[Slide from P&G presentation at 2011 Robotics Industry Forum]
I had the chance to attend the 2011 Robotics Industry Forum event last week in Orlando, FL. One of the most interesting presentation was done by Mark Lewandowski, Machine Controls Technology Leader at Proctor & Gamble. The presentation created a unique setting whereby this extremely large company was telling an entire industry: "Guys, I am very willing to buy robots from you now, but you don't have what it takes!"
This point illustrates what I was discussing in a previous post : that current robots are not yet suitable for a very high number of potential end users.

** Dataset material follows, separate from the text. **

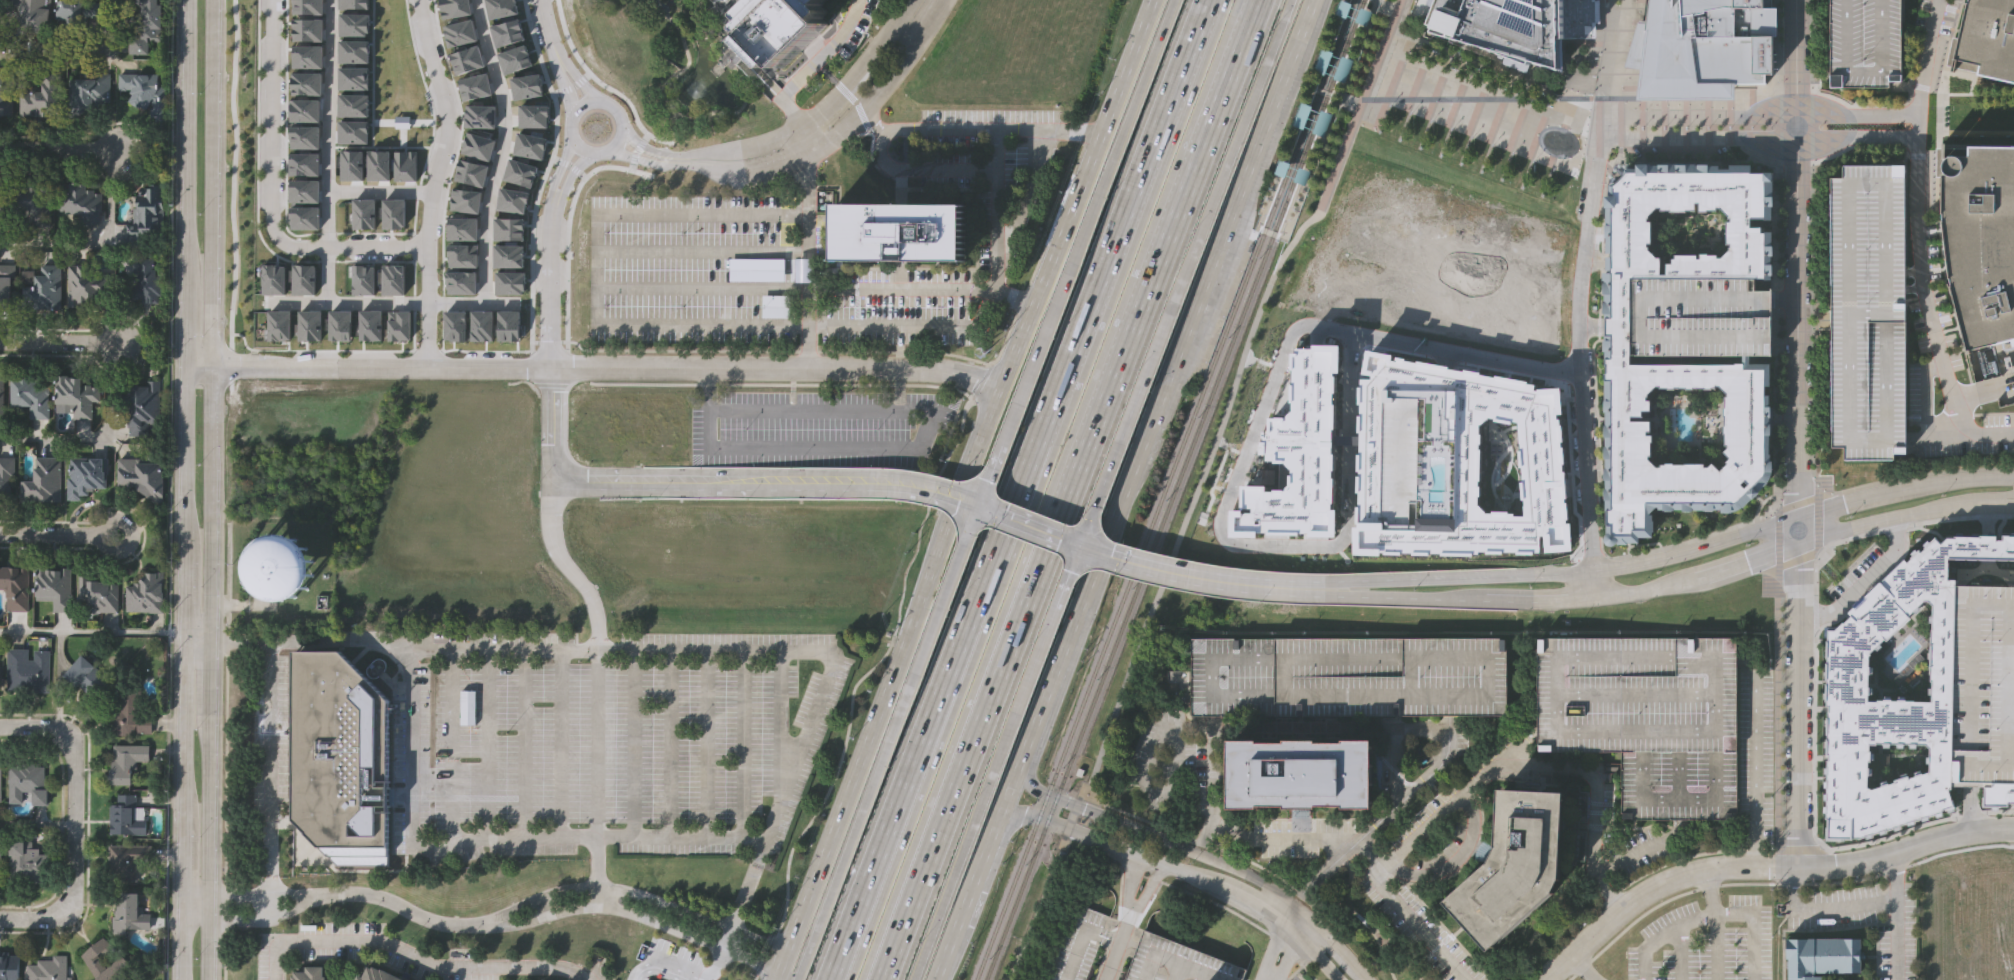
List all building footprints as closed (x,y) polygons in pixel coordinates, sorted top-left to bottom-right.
[(27,3),(27,0),(51,0),(47,34),(20,30),(20,13),(24,14),(24,3),(27,3)] [(55,18),(57,0),(81,0),(81,4),(84,4),(85,0),(101,2),(99,18),(85,16),(84,24),(78,23),(77,29),(65,27),(66,20),(55,18)] [(137,1),(138,0),(158,0),(158,3),(161,3),(162,27),(158,28),(159,39),(149,40),(150,53),(130,52),(131,32),(141,33),(141,28),(139,28),(139,18),(142,18),(142,5),(137,1)] [(293,14),(293,0),(323,0),(323,15),(293,14)] [(340,8),(340,0),(369,0),(369,8),(340,8)] [(442,18),(439,0),(469,0),(471,13),(442,18)] [(736,11),(747,0),(819,0),(823,3),(824,5),(824,7),(819,14),(820,16),(820,19),(777,65),(774,62),(767,68),(764,68),(738,41),(738,40),(738,38),(744,34),(739,27),(744,18),(736,11)] [(1426,22),(1434,0),(1594,0),(1593,37),(1564,38),(1563,71),(1443,30),(1426,22)] [(1646,20),(1649,0),(1771,0),(1771,7),(1779,7),(1779,35),(1776,35),(1775,73),(1766,73),(1766,83),(1735,83),(1735,100),(1635,99),(1640,67),(1622,65),(1636,19),(1646,20)] [(1826,86),(1827,0),(1900,0),(1899,73),(1888,73),(1888,87),(1826,86)] [(1965,5),(1966,0),(2013,0),(2013,79),(1978,71),(1952,63),(1965,5)] [(341,14),(370,15),(370,37),(340,36),(341,14)] [(293,19),(323,20),(323,42),(293,41),(293,19)] [(444,26),(473,19),(478,40),(449,47),(444,26)] [(340,40),(370,40),(369,62),(340,61),(340,40)] [(449,54),(478,45),(485,66),(456,75),(449,54)] [(293,46),(323,47),(322,69),(293,68),(293,46)] [(1354,62),(1324,49),(1315,70),(1345,83),(1354,62)] [(15,114),(0,113),(0,66),(8,66),(8,68),(16,68),(15,114)] [(339,66),(368,67),(368,89),(338,88),(339,66)] [(40,70),(59,70),(59,95),(55,95),(55,98),(58,98),(59,112),(51,112),(51,114),(33,114),(33,112),(24,112),(24,114),(18,114),(19,107),(17,107),(17,89),(40,90),(40,70)] [(112,99),(105,99),(105,102),(102,102),(102,103),(95,103),(95,107),(87,107),(87,111),(83,111),(83,115),(70,115),(71,77),(96,77),(96,70),(112,71),(112,99)] [(291,71),(321,71),(321,93),(291,93),(291,71)] [(167,119),(157,119),(157,115),(150,115),(150,106),(132,105),(133,89),(118,89),(119,72),(151,73),(151,75),(161,76),(161,83),(168,84),(167,119)] [(458,80),(487,72),(492,94),(463,101),(458,80)] [(339,92),(368,93),(368,115),(338,114),(339,92)] [(289,98),(319,98),(319,120),(289,120),(289,98)] [(1325,138),(1334,115),(1303,103),(1294,126),(1325,138)] [(465,105),(495,105),(495,127),(465,127),(465,105)] [(338,120),(368,120),(368,142),(338,142),(338,120)] [(290,124),(319,125),(319,147),(289,146),(290,124)] [(1967,145),(2013,146),(2013,338),(1965,351),(1948,281),(1940,220),(1940,173),(1941,171),(1939,169),(1939,166),(1939,162),(1941,159),(1943,157),(1945,155),(1947,155),(1952,155),(1955,156),(1957,158),(1959,159),(1960,154),(1967,154),(1967,145)] [(367,179),(368,149),(390,149),(389,179),(367,179)] [(394,180),(395,150),(417,150),(416,180),(394,180)] [(289,151),(319,151),(318,173),(289,173),(289,151)] [(509,157),(537,166),(531,187),(503,178),(509,157)] [(461,158),(490,166),(484,187),(455,179),(461,158)] [(1833,449),(1830,176),(1842,176),(1842,165),(1902,164),(1905,438),(1905,455),(1893,455),(1893,460),(1846,461),(1846,448),(1833,449)] [(1756,276),(1632,276),(1632,358),(1750,358),(1750,366),(1770,366),(1770,386),(1766,385),(1766,397),(1769,397),(1769,408),(1771,408),(1770,417),(1769,417),(1769,426),(1771,426),(1771,435),(1769,435),(1769,456),(1770,456),(1771,463),(1772,463),(1772,472),(1771,472),(1770,477),(1766,484),(1743,508),(1742,507),(1738,509),(1735,511),(1732,511),(1732,512),(1724,512),(1724,509),(1659,509),(1660,507),(1657,507),(1649,514),(1649,517),(1652,517),(1653,537),(1638,537),(1638,541),(1627,541),(1628,544),(1619,544),(1619,542),(1616,542),(1615,544),(1611,545),(1608,542),(1607,539),(1608,536),(1608,525),(1607,524),(1607,500),(1606,500),(1606,490),(1608,490),(1607,480),(1605,480),(1605,470),(1607,470),(1607,458),(1606,458),(1606,449),(1608,449),(1608,436),(1605,436),(1605,427),(1608,427),(1608,421),(1610,421),(1610,418),(1606,418),(1606,392),(1610,392),(1610,383),(1605,383),(1605,374),(1606,374),(1605,360),(1607,360),(1607,351),(1605,350),(1605,342),(1610,342),(1610,337),(1605,337),(1606,319),(1609,319),(1610,313),(1605,313),(1605,305),(1607,305),(1607,299),(1610,299),(1610,294),(1605,294),(1605,285),(1607,285),(1607,281),(1604,280),(1604,275),(1611,274),(1611,271),(1607,270),(1607,258),(1612,258),(1611,253),(1608,253),(1608,237),(1606,237),(1606,226),(1608,227),(1608,209),(1606,209),(1606,198),(1610,198),(1611,187),(1619,182),(1622,179),(1626,172),(1637,171),(1637,167),(1647,167),(1647,168),(1660,169),(1660,167),(1694,167),(1694,175),(1698,175),(1698,167),(1707,166),(1707,169),(1718,168),(1718,172),(1730,172),(1730,168),(1751,168),(1751,174),(1772,174),(1772,206),(1770,206),(1770,221),(1751,221),(1751,225),(1761,225),(1761,230),(1772,230),(1772,244),(1773,244),(1773,253),(1770,252),(1770,262),(1773,263),(1773,271),(1770,271),(1770,276),(1756,276)] [(289,178),(318,179),(318,201),(288,200),(289,178)] [(29,224),(29,213),(13,212),(13,180),(33,180),(33,184),(39,184),(39,180),(52,180),(51,224),(29,224)] [(58,211),(59,181),(89,182),(89,187),(96,187),(96,190),(104,190),(104,209),(101,209),(101,222),(94,222),(93,225),(79,225),(79,211),(58,211)] [(137,186),(150,186),(150,181),(164,181),(164,228),(148,228),(148,243),(128,242),(128,221),(134,221),(134,204),(137,204),(137,186)] [(499,187),(528,191),(525,213),(496,208),(499,187)] [(352,228),(352,198),(374,198),(374,228),(352,228)] [(383,228),(383,198),(405,198),(405,228),(383,228)] [(290,206),(319,206),(319,228),(289,228),(290,206)] [(843,265),(835,266),(835,208),(965,207),(965,265),(843,265)] [(494,217),(524,217),(523,239),(494,239),(494,217)] [(448,218),(478,218),(478,240),(448,240),(448,218)] [(448,244),(478,245),(478,267),(448,266),(448,244)] [(493,244),(523,244),(523,266),(493,266),(493,244)] [(161,296),(158,296),(158,304),(141,304),(141,300),(132,300),(132,298),(124,298),(124,287),(130,287),(130,285),(136,285),(136,276),(139,276),(139,260),(154,260),(154,271),(156,271),(156,277),(162,277),(161,296)] [(818,271),(816,277),(816,285),(794,285),(794,262),(818,262),(818,271)] [(262,293),(263,264),(285,264),(284,294),(262,293)] [(292,294),(292,264),(314,264),(314,294),(292,294)] [(11,308),(0,308),(0,265),(15,265),(15,280),(11,280),(11,308)] [(352,295),(353,265),(375,265),(374,295),(352,295)] [(382,294),(382,265),(404,265),(404,295),(382,294)] [(61,310),(22,309),(22,286),(34,286),(34,275),(40,275),(40,266),(61,266),(61,310)] [(108,297),(93,297),(93,300),(88,300),(88,304),(77,304),(77,307),(67,307),(67,266),(89,267),(89,274),(108,275),(108,297)] [(1750,358),(1632,358),(1632,276),(1756,276),(1756,286),(1773,286),(1773,301),(1773,358),(1750,358)] [(268,340),(268,310),(290,311),(290,341),(268,340)] [(329,340),(329,310),(351,311),(351,341),(329,340)] [(360,340),(360,310),(382,311),(382,340),(360,340)] [(298,340),(299,311),(321,311),(320,341),(298,340)] [(388,342),(389,312),(411,312),(410,342),(388,342)] [(72,421),(72,410),(55,409),(56,377),(71,376),(71,379),(81,380),(81,387),(90,387),(90,389),(98,389),(98,403),(90,403),(90,421),(72,421)] [(47,420),(28,421),(27,408),(9,408),(9,380),(18,381),(18,377),(45,377),(45,389),(48,389),(48,397),(46,397),(46,406),(47,406),(47,420)] [(159,381),(159,425),(147,424),(147,435),(127,435),(128,406),(120,406),(120,395),(127,395),(127,391),(131,391),(131,388),(148,388),(148,381),(159,381)] [(118,453),(163,454),(162,498),(151,498),(148,490),(143,491),(136,483),(117,482),(118,453)] [(13,498),(0,498),(0,455),(17,455),(17,474),(13,474),(13,498)] [(38,455),(62,455),(62,498),(23,498),(23,477),(35,478),(35,466),(38,466),(38,455)] [(110,455),(110,471),(107,471),(107,486),(96,486),(96,490),(92,490),(92,493),(84,493),(84,498),(69,498),(69,476),(72,476),(72,455),(110,455)] [(2012,535),(2013,535),(2013,559),(1949,557),(1948,578),(1956,578),(1956,584),(1952,788),(1950,788),(1955,806),(1943,809),(1943,811),(1937,813),(1936,814),(1929,816),(1927,816),(1923,817),(1922,817),(1922,818),(1915,820),(1913,820),(1909,821),(1908,822),(1896,826),(1894,827),(1894,828),(1887,830),(1887,829),(1885,829),(1881,830),(1880,832),(1873,834),(1873,833),(1871,833),(1867,835),(1866,836),(1859,838),(1859,837),(1853,837),(1853,838),(1829,837),(1828,818),(1826,818),(1827,807),(1826,805),(1828,794),(1827,793),(1828,781),(1827,780),(1827,773),(1828,772),(1828,768),(1827,767),(1827,760),(1826,760),(1826,753),(1827,753),(1828,745),(1828,720),(1828,711),(1827,711),(1828,628),(1835,629),(1844,620),(1845,621),(1848,618),(1846,616),(1850,612),(1850,613),(1853,611),(1859,605),(1880,585),(1882,583),(1881,581),(1905,558),(1907,561),(1919,549),(1921,551),(1936,537),(1941,543),(1948,537),(1955,537),(1955,535),(1978,535),(1980,535),(1980,534),(1997,534),(1997,536),(2003,536),(2003,534),(2010,534),(2012,535)] [(254,554),(258,547),(262,545),(265,542),(272,539),(281,537),(290,538),(298,542),(305,548),(310,556),(313,566),(313,571),(310,582),(307,587),(300,595),(294,598),(288,600),(281,601),(274,600),(264,595),(259,591),(255,585),(252,578),(250,568),(251,562),(254,554)] [(70,565),(70,590),(72,590),(71,609),(52,608),(52,597),(35,597),(36,565),(70,565)] [(6,587),(0,587),(0,566),(27,566),(27,609),(6,609),(6,587)] [(123,610),(124,582),(137,582),(137,576),(143,568),(148,567),(154,570),(162,570),(161,611),(123,610)] [(118,584),(118,612),(97,612),(97,605),(87,605),(87,599),(79,599),(79,575),(88,576),(88,580),(103,580),(103,583),(118,584)] [(1956,584),(2013,585),(2013,782),(1989,782),(1967,781),(1952,781),(1956,584)] [(1878,649),(1882,645),(1880,643),(1925,600),(1929,600),(1933,604),(1932,635),(1933,635),(1933,643),(1931,643),(1931,665),(1932,665),(1932,673),(1931,673),(1931,680),(1932,680),(1932,700),(1878,699),(1878,700),(1869,700),(1869,655),(1872,653),(1871,652),(1876,647),(1878,649)] [(1737,818),(1623,819),(1622,750),(1538,750),(1537,637),(1735,635),(1737,818)] [(1192,713),(1192,636),(1508,636),(1508,713),(1447,713),(1212,713),(1192,713)] [(49,692),(7,692),(8,649),(29,649),(28,660),(33,660),(33,650),(50,651),(49,692)] [(291,818),(291,649),(338,649),(387,697),(388,862),(334,861),(291,818)] [(108,678),(92,697),(65,673),(81,655),(108,678)] [(118,706),(117,679),(142,678),(143,711),(153,711),(154,731),(139,732),(139,729),(134,729),(129,732),(123,733),(116,730),(112,724),(111,717),(113,711),(115,709),(118,706)] [(1374,737),(1374,806),(1346,806),(1346,804),(1318,804),(1318,807),(1287,807),(1287,803),(1259,803),(1260,807),(1230,808),(1229,737),(1260,737),(1260,741),(1286,741),(1286,737),(1318,736),(1318,740),(1345,740),(1345,737),(1374,737)] [(1869,760),(1871,760),(1871,750),(1870,750),(1870,744),(1877,744),(1877,742),(1926,743),(1930,747),(1930,771),(1909,777),(1909,775),(1895,779),(1895,781),(1872,788),(1868,786),(1869,760)] [(150,746),(150,763),(138,763),(138,770),(132,770),(132,786),(109,786),(110,768),(112,768),(112,758),(114,758),(114,745),(150,746)] [(33,803),(33,791),(23,790),(23,801),(9,801),(9,765),(17,765),(17,762),(38,762),(38,764),(45,764),(45,779),(49,779),(49,803),(33,803)] [(1584,786),(1584,816),(1575,816),(1575,825),(1582,825),(1581,855),(1573,855),(1573,860),(1556,859),(1556,874),(1549,887),(1485,946),(1441,897),(1484,858),(1491,843),(1494,783),(1564,786),(1565,779),(1575,779),(1575,786),(1584,786)] [(2013,806),(1984,805),(1984,786),(1989,786),(1989,782),(2013,782),(2013,806)] [(149,832),(112,832),(111,801),(119,801),(119,790),(138,790),(138,804),(146,804),(146,817),(149,817),(149,832)] [(8,884),(10,839),(34,840),(33,848),(39,848),(39,855),(49,856),(49,880),(45,880),(45,883),(38,882),(38,885),(8,884)] [(154,843),(154,860),(139,860),(139,878),(110,877),(111,842),(154,843)] [(112,928),(112,914),(117,914),(117,890),(141,890),(141,904),(145,904),(145,928),(112,928)] [(1140,933),(1126,979),(1240,979),(1245,965),(1140,933)] [(134,965),(119,979),(94,979),(98,977),(82,954),(106,935),(134,965)] [(1822,976),(1822,979),(1785,979),(1785,957),(1784,957),(1783,937),(1860,936),(1860,971),(1814,972),(1814,977),(1822,976)] [(20,951),(20,979),(0,979),(0,951),(20,951)] [(68,952),(67,979),(26,979),(27,961),(37,961),(37,956),(52,956),(52,952),(68,952)] [(381,967),(409,979),(353,979),(356,974),(361,976),(367,965),(372,967),(373,965),(380,968),(381,967)] [(324,976),(324,979),(290,979),(290,977),(292,977),(292,970),(303,970),(303,967),(321,967),(321,976),(324,976)]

While I had mentionned this fact for SMEs previously, Lewandowski's presentation made me realize that this is also the case for massive non-automotive companies like P&G. And, this category represents an important market, considering that the robot density in packaging (Number of robots / employees) is less than 10% of what it is in the automotive sector (Source: World Robotics 2010).
Here are the specs of the ideal robot from P&G's point of view:
- Smaller footprint and larger workspace
- Lower integration cost
- Use a modular "lego" approach to build systems out of standard building blocks.

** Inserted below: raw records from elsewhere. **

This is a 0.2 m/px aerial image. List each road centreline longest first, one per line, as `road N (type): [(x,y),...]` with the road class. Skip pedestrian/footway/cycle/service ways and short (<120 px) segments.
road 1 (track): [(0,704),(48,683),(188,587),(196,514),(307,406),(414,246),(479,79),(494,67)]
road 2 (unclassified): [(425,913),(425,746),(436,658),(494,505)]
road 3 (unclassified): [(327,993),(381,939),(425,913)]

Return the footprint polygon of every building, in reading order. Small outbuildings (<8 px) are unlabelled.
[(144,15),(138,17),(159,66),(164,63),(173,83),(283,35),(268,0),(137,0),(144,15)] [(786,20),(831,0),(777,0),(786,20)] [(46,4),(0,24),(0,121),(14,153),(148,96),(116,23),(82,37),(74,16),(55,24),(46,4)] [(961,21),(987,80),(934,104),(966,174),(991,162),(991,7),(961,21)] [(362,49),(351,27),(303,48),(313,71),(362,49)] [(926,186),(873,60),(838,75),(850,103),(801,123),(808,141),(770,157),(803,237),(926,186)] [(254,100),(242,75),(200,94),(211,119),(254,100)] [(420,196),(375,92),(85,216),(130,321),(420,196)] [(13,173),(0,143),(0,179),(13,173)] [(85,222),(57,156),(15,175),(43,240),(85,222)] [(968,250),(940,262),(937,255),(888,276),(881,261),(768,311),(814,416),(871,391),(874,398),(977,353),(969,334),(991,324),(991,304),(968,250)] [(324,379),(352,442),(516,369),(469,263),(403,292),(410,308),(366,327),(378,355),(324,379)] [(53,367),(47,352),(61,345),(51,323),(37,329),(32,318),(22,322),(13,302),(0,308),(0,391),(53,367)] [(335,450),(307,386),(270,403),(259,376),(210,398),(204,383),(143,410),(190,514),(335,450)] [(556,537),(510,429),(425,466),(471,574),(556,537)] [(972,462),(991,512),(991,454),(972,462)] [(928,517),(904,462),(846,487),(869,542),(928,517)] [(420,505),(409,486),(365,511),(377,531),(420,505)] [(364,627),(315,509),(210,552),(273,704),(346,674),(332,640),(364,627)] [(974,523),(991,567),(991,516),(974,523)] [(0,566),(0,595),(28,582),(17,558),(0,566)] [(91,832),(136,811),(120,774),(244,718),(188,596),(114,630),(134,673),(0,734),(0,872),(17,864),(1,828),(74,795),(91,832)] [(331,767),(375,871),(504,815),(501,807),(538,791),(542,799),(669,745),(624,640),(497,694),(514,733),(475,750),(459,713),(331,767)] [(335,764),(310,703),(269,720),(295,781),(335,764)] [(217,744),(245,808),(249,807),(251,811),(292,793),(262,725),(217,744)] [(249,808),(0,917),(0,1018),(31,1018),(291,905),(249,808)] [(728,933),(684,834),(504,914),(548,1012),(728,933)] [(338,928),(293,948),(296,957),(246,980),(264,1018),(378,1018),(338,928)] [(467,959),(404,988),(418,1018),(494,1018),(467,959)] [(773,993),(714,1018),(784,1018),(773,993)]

- Simplify the setup with basic functions already built-in
- Have robots easily talk to other automation components such as PLCs.
- Lower buying cost He said that a 50% lower cost could justify the ROI for a lot of applications.

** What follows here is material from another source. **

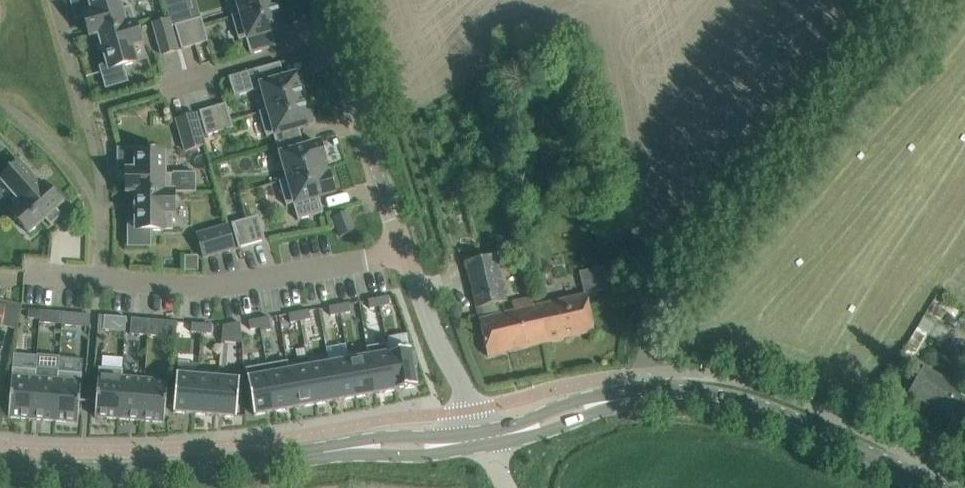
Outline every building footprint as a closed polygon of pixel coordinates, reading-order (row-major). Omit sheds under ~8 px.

- Collaborative They spend a lot of money on guards to protect humans from robots. This also uses space where no value-adding process can be done. They'd like robots that are aware of their environment and the humans that surround them.
When I asked what features from traditional robots could be left aside, the only aspect he mentioned was their ruggedness. He stated, "You don't need massive casted parts in packaging." Still, he added, he would not want to compromise on speed, relability or precision.